Difference Between CPA and EA (Enrolled Agent)

Enrolled Agents (EA) and Certified Public Accountant (CPA) are licensed professionals who can handle the tax issues of an individual or a business. The primary difference between the two is that the license of an EA is authorized by the federal government, i.e., the Internal Revenue Service (IRS), giving them nationwide authority. The CPA license is issued by any of the 55 U.S. states, restricting a CPA’s authority to the state level.

CPA vs EA debates are a common occurrence in the life of an aspirant seeking a job in the sphere of accountancy.  The roles of EAs are centred around taxation but holding greater authority as they represent their clients before the IRS. CPAs’ range of services goes beyond taxation as they could be public accountants, tax accountants, personal finance managers, business consultants, auditors, controllers, or federal officers, etc.

What is a CPA?

Certified Public Accountant (CPA) is a professional who is licensed to carry the duties of –

  • Accountants
  • Financial Advisor
  • Tax specialists
  • Financial Planner
  • Individual and Business Consultants
  • Chief Financial Officer
  • Auditor
  • Controller

For example, you are taking the services of a CPA to manage your accounts and financial services. In this case, the CPA will help prepare your accounts, audit them, file tax returns, give financial advice to grow your wealth and save taxes. To become a CPA, you must clear the four parts of the CPA exam administered by AIPCA. You get 18 months to pass the sections in an exam cycle. Each state has a body that governs the CPAs. The states hold specific eligibility criteria to qualify for the exam in terms of age, experience, educational qualifications, etc. You can learn more about the CPA application process here.

For example, some states need 120 credit bachelor’s degree while others mostly require 150 credit college degree. Also, it is important to have done a relevant accounting and business course. After passing all four sections, you qualify to become a CPA. A wide range of roles and handsome salaries are offered based on your experience and skills.

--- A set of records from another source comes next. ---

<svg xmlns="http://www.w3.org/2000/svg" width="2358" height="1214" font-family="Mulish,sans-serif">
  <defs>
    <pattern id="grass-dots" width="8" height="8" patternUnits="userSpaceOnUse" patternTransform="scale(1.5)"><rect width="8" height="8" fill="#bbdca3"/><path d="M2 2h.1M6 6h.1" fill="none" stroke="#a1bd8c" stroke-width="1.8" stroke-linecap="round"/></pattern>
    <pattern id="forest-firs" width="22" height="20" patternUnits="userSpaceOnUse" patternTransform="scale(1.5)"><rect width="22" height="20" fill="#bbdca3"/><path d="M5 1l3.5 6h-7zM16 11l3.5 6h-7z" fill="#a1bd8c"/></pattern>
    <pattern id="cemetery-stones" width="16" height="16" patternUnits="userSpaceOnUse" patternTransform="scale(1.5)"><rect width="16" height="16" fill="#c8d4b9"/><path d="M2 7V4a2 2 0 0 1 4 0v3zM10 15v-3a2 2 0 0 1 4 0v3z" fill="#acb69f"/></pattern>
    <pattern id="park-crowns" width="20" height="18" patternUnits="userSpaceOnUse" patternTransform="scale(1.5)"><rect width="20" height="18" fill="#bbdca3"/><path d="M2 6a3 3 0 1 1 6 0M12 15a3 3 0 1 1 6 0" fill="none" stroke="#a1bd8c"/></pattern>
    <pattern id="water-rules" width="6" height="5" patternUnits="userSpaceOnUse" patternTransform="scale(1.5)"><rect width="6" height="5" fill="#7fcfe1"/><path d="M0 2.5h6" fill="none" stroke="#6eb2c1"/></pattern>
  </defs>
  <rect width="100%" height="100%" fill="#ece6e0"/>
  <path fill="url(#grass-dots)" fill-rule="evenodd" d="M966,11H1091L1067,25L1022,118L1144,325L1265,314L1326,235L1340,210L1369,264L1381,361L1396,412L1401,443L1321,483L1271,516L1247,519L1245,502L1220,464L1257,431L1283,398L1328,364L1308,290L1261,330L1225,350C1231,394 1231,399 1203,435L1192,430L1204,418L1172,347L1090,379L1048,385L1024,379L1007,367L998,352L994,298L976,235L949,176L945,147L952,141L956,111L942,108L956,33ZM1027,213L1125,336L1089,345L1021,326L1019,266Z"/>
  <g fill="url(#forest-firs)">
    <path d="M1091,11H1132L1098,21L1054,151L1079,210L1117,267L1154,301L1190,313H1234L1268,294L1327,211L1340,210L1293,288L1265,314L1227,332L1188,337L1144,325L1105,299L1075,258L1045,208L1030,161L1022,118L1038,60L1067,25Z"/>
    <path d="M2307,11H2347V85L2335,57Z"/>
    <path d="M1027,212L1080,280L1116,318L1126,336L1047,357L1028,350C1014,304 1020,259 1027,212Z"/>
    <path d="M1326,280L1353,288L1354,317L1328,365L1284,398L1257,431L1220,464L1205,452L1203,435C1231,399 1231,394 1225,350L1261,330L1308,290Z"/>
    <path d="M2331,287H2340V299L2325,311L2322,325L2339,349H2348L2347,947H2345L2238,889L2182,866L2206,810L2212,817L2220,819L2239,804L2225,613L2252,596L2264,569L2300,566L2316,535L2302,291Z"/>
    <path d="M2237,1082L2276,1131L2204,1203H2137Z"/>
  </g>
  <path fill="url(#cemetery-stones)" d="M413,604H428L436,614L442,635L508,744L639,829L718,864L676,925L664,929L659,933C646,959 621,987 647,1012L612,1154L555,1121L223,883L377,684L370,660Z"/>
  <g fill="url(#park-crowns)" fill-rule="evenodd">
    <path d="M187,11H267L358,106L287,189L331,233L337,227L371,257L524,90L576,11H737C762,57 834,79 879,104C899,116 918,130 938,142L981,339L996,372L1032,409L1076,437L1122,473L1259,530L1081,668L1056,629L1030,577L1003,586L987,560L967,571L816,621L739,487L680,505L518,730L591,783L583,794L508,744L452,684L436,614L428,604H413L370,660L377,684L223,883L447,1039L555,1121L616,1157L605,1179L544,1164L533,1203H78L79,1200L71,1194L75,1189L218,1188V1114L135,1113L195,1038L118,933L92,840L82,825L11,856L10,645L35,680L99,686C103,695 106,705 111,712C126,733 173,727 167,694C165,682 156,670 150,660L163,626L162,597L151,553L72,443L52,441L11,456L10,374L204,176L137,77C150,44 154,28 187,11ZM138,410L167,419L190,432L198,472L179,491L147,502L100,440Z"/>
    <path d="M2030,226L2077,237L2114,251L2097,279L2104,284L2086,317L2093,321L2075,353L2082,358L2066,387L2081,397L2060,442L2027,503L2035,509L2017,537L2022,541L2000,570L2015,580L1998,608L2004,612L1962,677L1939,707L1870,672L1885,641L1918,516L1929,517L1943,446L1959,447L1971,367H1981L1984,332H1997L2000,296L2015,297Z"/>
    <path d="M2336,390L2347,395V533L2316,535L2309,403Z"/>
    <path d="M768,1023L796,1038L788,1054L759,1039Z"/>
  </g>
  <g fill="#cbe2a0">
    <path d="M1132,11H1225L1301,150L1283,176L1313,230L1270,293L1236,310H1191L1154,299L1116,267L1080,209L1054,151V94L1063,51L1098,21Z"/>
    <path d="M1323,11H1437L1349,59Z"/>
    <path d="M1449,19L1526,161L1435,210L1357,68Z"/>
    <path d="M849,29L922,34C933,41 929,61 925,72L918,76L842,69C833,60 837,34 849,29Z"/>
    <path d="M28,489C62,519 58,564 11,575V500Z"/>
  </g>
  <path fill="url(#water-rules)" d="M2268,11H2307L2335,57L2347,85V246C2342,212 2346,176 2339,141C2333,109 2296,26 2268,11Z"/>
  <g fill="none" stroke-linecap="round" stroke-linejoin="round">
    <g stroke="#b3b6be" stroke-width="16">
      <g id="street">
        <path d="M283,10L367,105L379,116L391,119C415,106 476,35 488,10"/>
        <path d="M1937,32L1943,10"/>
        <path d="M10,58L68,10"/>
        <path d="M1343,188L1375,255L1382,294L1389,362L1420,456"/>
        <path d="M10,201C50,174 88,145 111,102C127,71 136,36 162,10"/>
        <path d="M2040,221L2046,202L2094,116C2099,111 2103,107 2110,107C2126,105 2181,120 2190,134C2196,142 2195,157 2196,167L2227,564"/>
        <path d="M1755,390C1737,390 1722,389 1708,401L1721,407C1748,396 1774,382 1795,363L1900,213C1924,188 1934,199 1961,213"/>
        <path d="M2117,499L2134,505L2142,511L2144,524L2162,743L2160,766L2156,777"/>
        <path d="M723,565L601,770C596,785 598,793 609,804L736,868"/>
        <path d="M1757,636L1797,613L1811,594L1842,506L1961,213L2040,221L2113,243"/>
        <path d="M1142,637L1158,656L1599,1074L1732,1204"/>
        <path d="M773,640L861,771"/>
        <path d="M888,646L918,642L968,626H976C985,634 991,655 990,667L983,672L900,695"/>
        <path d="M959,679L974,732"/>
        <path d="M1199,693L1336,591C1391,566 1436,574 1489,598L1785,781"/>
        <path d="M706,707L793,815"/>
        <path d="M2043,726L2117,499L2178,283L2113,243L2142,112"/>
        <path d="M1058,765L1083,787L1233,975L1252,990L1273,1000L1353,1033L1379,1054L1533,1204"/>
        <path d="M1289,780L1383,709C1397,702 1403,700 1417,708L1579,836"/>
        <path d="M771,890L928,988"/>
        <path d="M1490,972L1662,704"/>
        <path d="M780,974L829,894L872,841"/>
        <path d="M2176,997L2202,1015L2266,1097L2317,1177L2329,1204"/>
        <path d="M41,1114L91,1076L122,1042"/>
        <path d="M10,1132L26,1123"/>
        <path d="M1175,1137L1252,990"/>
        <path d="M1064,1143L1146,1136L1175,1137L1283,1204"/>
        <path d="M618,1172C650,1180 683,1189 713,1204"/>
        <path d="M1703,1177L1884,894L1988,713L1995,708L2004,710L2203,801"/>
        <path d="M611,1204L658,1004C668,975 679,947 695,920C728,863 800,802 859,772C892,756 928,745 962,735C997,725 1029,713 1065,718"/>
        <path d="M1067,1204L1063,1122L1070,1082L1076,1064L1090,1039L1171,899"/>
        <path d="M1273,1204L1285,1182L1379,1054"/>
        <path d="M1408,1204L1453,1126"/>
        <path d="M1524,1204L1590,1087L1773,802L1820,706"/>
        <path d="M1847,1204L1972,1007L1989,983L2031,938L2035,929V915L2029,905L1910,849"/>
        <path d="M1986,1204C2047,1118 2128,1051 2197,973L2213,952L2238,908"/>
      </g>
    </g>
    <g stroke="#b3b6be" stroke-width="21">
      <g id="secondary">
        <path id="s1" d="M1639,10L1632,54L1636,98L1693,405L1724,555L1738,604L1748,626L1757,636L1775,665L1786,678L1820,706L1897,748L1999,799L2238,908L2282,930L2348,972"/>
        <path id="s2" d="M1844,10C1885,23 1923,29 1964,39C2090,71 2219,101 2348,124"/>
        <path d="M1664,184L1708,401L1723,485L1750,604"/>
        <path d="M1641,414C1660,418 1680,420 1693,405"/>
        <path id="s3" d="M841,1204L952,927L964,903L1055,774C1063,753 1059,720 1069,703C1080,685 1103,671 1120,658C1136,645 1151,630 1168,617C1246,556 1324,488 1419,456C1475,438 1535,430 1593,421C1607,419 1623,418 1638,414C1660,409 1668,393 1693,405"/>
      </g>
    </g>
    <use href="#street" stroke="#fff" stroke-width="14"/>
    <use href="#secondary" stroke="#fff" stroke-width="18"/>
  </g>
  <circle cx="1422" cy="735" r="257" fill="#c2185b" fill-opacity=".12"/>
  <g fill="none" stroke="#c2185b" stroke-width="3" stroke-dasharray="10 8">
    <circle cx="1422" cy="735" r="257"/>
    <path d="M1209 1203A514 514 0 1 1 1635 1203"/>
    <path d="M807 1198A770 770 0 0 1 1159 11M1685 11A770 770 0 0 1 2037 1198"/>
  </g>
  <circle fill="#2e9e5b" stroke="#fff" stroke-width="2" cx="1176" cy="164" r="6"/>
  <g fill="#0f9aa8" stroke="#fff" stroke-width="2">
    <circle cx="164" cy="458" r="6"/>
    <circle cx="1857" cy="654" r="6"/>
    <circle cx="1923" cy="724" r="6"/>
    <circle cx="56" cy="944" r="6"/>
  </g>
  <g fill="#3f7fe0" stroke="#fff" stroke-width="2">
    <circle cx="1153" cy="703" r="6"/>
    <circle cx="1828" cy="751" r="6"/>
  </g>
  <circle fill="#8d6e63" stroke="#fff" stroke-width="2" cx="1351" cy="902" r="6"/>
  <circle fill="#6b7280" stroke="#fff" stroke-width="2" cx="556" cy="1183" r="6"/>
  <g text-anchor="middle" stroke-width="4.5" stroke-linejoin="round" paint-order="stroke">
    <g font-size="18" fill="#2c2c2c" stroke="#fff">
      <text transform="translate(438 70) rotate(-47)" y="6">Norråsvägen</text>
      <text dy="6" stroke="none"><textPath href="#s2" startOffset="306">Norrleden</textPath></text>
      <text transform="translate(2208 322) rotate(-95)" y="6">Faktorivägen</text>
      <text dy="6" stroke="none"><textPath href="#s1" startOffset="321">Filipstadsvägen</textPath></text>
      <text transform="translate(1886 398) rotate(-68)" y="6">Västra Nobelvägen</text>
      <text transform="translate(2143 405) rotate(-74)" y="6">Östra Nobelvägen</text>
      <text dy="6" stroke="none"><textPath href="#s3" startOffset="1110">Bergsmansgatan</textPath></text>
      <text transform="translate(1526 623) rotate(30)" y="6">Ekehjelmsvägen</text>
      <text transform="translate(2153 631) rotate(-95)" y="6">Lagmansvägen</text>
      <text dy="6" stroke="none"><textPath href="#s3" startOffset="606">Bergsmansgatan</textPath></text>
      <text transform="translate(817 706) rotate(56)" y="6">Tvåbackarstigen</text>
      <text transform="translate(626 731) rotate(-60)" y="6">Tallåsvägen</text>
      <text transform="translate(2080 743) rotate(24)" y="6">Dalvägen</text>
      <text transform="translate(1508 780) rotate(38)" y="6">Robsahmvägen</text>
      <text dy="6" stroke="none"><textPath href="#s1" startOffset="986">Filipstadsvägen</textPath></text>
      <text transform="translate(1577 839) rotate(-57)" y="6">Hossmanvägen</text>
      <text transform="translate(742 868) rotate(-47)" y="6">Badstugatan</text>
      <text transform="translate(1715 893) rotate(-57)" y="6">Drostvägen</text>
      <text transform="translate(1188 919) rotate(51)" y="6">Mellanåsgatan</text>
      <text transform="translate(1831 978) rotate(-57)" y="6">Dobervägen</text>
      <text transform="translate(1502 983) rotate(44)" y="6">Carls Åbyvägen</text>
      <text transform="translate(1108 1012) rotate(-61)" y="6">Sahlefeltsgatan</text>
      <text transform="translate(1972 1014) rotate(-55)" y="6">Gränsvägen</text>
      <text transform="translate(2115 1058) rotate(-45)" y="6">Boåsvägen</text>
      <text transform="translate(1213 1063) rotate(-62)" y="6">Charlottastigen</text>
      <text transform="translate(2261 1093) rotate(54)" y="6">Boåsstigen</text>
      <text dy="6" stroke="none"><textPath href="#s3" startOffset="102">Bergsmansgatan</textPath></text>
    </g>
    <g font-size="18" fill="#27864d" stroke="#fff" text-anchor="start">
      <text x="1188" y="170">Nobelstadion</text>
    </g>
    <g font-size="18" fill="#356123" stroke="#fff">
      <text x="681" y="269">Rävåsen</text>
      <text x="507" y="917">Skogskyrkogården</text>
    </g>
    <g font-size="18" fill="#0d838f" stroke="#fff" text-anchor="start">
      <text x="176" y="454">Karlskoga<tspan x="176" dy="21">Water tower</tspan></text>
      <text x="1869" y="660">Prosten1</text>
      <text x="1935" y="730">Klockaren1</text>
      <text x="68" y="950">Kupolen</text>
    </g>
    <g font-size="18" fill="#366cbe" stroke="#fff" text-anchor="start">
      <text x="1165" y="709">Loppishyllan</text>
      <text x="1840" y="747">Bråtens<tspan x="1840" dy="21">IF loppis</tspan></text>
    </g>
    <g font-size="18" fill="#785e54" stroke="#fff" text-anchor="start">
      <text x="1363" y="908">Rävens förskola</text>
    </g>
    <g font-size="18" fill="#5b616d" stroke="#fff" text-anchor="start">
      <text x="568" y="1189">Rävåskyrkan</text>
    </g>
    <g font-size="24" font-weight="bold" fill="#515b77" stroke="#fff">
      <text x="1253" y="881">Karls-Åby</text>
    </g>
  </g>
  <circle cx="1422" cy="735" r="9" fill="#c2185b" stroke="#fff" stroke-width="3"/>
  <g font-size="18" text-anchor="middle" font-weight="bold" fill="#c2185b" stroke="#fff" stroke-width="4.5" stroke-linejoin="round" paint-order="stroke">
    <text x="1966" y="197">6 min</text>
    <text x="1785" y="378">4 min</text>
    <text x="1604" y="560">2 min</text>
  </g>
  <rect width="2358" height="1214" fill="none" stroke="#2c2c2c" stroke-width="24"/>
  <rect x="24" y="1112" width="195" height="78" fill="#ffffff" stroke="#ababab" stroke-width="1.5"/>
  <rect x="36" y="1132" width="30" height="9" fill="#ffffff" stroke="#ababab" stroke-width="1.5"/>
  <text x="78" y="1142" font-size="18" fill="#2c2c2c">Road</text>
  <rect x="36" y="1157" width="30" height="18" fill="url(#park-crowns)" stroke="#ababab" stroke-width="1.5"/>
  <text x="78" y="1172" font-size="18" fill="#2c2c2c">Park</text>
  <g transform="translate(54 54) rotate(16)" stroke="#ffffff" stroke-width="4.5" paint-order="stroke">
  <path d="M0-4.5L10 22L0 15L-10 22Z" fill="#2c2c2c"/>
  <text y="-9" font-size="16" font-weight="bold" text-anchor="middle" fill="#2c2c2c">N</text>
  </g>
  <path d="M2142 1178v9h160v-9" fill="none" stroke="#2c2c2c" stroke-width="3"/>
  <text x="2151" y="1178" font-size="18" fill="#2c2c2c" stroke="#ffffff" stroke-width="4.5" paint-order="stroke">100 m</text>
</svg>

What is an Enrolled Agent (EA)?

  • An enrolled agent (EA) is a professional authorized by the IRS. Having an EA badge is highly coveted as it is the highest credential awarded by the IRS.
  • EAs specialize in taxation, holding credentials and expertise to handle even the most complicated matters. They represent their clients before the IRS concerning audits, collections discrepancies or appeals, etc.
  • They have unrestricted freedom to choose any taxpayers from any part of the country amongst individuals and businesses. They also have the freedom to choose tax matters and the IRS office to represent their client at.
  • To become an EA, you must pass the three parts of the Special Enrollment Examination (SEE) exam. If you clear one part, you can retake others as the score stays valid for two years. Former IRS employees with technical IRS expertise and ethical practice conduct can be awarded this status.
  • After obtaining the EA status, ethical adherence becomes a must and every three years, completing 72 hours of continuing education courses. Like CPA, EA also offers a handsome salary based on the seniority level.

CPA vs EA Infographics


Comparative Table – CPA vs EA (Enrolled Agent)

Let us take you through a comparative table to take a deeper look at the CPA vs EA discussion.

Section CPA EA
Role Accountant, Financial Advisor, Tax Specialist, Consultant, CFO, Auditor, Controller, etc. Tax specialists who represent their clients before the IRS.
Licensing Different states have a professional body that handles licensing. The federal government, IRS.
Examination To be a professional, you must pass the four parts of the CPA exam. To be an EA, you must pass the three parts of the Special Enrollment Examination (SEE).



If you have worked with the IRS formally, hold technical expertise related to taxation and have ensured ethical conduct, you can become an EA.

Sections in the Exam 
  1. Auditing and Attestation (AUD)
  2. Business Environment and Concepts (BEC)
  3. Financial Accounting and Reporting (FAR)
  4.  Regulation (REG).
  1. Individuals
  2. Businesses
  3. Representation, Practices, and Procedures.
Exam Particulars Must pass all four sections within 18 months. A minimum score of 75 on each part is required. Section test scores normally stay valid for two years giving sufficient time to pass other sections. Due to Covid-19, the number has been extended to three.


A scaled passing score is 105.

Cost $180 to $250 per exam section. $185 fee per exam part.
Expected Salary A CPA with a year of experience earns around $66,000 a year. The annual expected salary ranges between $ $40,000- $65,000 based on seniority.